• [Job item]:
Copy each line of the entries below that contains the string "Spurs", matching case.

• [Data supplied]:

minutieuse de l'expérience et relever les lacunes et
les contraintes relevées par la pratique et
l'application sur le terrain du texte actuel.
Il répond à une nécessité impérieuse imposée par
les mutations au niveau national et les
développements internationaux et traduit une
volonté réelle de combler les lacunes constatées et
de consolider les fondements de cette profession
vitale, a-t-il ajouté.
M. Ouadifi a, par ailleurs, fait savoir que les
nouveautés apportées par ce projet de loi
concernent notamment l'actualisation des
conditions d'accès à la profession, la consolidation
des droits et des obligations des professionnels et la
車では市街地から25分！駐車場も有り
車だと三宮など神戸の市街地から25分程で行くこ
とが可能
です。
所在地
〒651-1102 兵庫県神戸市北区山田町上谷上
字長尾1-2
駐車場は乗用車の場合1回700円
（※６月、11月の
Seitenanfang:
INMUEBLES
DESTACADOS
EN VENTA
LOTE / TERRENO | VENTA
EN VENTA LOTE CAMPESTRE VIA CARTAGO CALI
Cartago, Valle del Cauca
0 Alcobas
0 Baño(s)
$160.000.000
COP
...
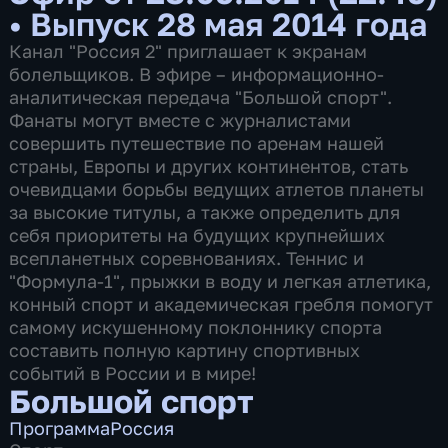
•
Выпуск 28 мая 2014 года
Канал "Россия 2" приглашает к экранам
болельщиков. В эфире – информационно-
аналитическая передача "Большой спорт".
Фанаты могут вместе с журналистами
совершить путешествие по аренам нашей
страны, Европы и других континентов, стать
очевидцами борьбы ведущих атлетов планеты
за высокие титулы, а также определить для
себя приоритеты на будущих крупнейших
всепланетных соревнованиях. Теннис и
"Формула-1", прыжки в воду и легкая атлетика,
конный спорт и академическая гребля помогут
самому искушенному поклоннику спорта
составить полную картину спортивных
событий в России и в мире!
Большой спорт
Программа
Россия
* * *
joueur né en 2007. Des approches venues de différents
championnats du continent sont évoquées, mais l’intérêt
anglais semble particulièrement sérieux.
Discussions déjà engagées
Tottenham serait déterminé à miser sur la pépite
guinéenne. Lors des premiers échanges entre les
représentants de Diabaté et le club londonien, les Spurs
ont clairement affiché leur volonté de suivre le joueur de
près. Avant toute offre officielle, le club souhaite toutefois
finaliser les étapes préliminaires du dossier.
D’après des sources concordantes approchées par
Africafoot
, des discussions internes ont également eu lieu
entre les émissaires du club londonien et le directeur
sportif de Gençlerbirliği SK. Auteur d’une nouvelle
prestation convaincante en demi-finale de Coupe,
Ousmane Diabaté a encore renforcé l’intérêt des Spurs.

• [Response to this task]:
représentants de Diabaté et le club londonien, les Spurs
Ousmane Diabaté a encore renforcé l’intérêt des Spurs.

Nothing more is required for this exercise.